Drohung am Morgen

AUS BERLIN KLAUS JANSEN

Persönlich habe man keine Probleme miteinander, versicherte Michael Sommer. „Die atmosphärischen Störungen zwischen uns haben wir schon im Februar ausgeräumt“, sagte der Vorsitzende des Deutschen Gewerkschaftsbundes (DGB) gestern nach seinem morgendlichen Treffen mit CDU-Kanzlerkandidatin Angela Merkel. Sommer musste auf die zwischenmenschliche Ebene ausweichen, um neben dem unvermeidbaren Händedruck überhaupt etwas Positives über die gemeinsame Runde zu verlieren: Denn inhaltlich liegen DGB und CDU knapp zwei Wochen vor der Bundestagswahl auf Kollisionskurs.

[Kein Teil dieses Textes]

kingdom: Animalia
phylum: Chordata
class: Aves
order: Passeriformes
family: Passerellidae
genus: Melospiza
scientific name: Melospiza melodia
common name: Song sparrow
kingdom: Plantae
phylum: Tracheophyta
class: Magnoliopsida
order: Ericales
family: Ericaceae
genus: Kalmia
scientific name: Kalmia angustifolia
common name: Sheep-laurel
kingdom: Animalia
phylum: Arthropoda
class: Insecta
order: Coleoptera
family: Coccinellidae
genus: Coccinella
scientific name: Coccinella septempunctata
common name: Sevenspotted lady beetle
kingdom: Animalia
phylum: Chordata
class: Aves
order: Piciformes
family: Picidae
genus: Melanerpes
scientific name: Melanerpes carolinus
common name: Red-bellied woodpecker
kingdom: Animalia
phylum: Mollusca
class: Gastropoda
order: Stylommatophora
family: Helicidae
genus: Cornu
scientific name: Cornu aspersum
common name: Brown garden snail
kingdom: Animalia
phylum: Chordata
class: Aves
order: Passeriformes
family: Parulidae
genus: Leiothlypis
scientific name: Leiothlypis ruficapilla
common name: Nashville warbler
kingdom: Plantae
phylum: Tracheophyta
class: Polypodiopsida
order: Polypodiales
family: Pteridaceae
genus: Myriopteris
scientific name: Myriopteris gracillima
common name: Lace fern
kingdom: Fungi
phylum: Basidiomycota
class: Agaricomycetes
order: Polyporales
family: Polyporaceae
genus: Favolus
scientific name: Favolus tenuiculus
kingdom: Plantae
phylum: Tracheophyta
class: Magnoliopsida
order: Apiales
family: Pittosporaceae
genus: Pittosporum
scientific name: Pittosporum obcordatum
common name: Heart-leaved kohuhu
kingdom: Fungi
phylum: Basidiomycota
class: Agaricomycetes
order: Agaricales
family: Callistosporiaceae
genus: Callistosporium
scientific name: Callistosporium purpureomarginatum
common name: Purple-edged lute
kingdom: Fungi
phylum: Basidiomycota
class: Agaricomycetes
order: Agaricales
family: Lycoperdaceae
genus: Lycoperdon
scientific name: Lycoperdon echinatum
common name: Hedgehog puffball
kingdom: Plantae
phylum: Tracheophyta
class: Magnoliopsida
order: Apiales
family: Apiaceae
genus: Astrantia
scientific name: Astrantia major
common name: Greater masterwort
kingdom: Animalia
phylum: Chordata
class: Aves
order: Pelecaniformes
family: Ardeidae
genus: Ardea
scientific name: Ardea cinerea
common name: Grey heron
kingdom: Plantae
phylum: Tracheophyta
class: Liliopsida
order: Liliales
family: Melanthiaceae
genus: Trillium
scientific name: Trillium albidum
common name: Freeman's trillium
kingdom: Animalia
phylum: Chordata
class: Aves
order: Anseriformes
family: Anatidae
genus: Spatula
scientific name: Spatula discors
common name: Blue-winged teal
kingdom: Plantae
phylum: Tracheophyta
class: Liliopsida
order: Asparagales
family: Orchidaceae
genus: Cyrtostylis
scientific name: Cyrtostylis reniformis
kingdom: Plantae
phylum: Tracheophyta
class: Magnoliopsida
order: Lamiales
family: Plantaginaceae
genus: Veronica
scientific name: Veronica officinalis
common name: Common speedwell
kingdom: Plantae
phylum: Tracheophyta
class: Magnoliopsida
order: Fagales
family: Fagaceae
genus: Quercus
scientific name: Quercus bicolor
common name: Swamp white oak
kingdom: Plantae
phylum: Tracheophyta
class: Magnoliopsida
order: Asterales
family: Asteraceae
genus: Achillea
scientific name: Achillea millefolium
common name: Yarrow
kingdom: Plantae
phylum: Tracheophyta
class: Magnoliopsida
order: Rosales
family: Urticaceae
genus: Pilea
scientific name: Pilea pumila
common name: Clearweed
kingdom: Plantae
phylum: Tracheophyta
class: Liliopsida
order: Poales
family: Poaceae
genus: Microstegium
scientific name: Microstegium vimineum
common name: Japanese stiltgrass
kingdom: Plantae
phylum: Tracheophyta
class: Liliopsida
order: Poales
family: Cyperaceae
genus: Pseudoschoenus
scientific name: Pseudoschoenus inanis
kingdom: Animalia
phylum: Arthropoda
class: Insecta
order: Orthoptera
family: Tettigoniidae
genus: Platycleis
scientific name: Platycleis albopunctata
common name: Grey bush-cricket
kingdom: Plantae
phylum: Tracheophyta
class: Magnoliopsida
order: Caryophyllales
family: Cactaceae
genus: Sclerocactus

Bedroht fühlen sich die Gewerkschaften durch den im CDU-Wahlprogramm geforderten Ausbau so genannter betrieblicher Bündnisse, mit denen Betriebsräte, Belegschaft und Unternehmer auch ohne Absprache mit den Tarifparteien Lohnniveau und Arbeitszeiten verändern können (siehe Seite 3). Die Gefahr, dass eine schwarz-gelbe Regierung den Gewerkschaften auf diesem Weg „das Rückgrat brechen“ könnte, hatte Sommer vor dem Gespräch mit Merkel erkannt. „Wir sind weiter im Dissens“, beschied die CDU-Chefin hinterher knapp. Immerhin versprach Merkel, vor der gesetzlichen Umsetzung der Vorschläge nochmals das Gespräch mit den Gewerkschaften zu suchen.

Die befürchtete Aufweichung der Tarifautonomie macht den Gewerkschaften weit mehr zu schaffen als etwa die von der Union ebenfalls angekündigten Einschnitte beim Kündigungsschutz oder die Besteuerung von Nacht- und Feiertagszuschlägen – diese Themen kamen gestern gar nicht erst zur Sprache. Grund der Furcht: Sind tarifliche Absprachen erst ohne gewerkschaftliche Zustimmung möglich, sind diese ihrer zentralen Machtbasis beraubt. „Es würde ein Wettlauf nach unten aufgemacht“, sagte Ver.di-Chef Frank Bsirske, „die Betriebe würden sich gegenseitig im Lohnniveau und den Arbeitsbedingungen herunterschaukeln.“

Entsprechend vielfältig organisieren die Gewerkschaften bereits vor der Wahl den Widerstand gegen die Union. Eine neue Studie des gewerkschaftsnahen Wirtschafts- und Sozialwissenschaftlichen Instituts der Hans-Böckler-Stiftung verweist schon mal darauf, dass es bereits jetzt in jedem vierten Betrieb mit mehr als 20 Mitarbeitern vom Tarifvertrag abweichende Bündnisse gibt. Tenor: Auch mit Zustimmung der Gewerkschaften sind schon heute unternehmensfreundliche Einzelfalllösungen möglich.

Da sich die Union trotz aller Statistiken kaum von ihrem Wahlprogramm verabschieden wird, plustern sich erste Gewerkschafter bereits drohend auf. Ver.di-Chef Bsirske kündigte am Wochenende an, gegen Aufweichungen der Tarifautonomie vor dem Bundesverfassungsgericht zu klagen – auch wenn die Erfolgsaussichten unter gewerkschaftsnahen Experten umstritten sind. So sieht etwa der Jenaer Arbeitsrichter Michael Holthaus einen „großen Ermessensspielraum“ für die Karlsruher Richter, während der Gelsenkirchener Wirtschaftsrechtler Heinz-J. Bontrup davon ausgeht, dass die Union „mit Pauken und Trompeten“ scheitern werde (siehe Interview).

Die Chefs der Einzelgewerkschaften IG Metall, IG Bergbau und Transnet kündigten zudem bereits mehr oder minder offen an, mit Streiks auf Einschnitte in die Tarifautonomie zu reagieren. DGB-Chef Sommer hält davon zumindest zunächst noch nichts: „Noch ist die Zeit der Diskussionen und Kompromisse und nicht die Zeit der Drohungen“, sagte er. Allerdings seien die Gewerkschaften im Zweifelsfall „stark genug, ihre Positionen durchzusetzen“.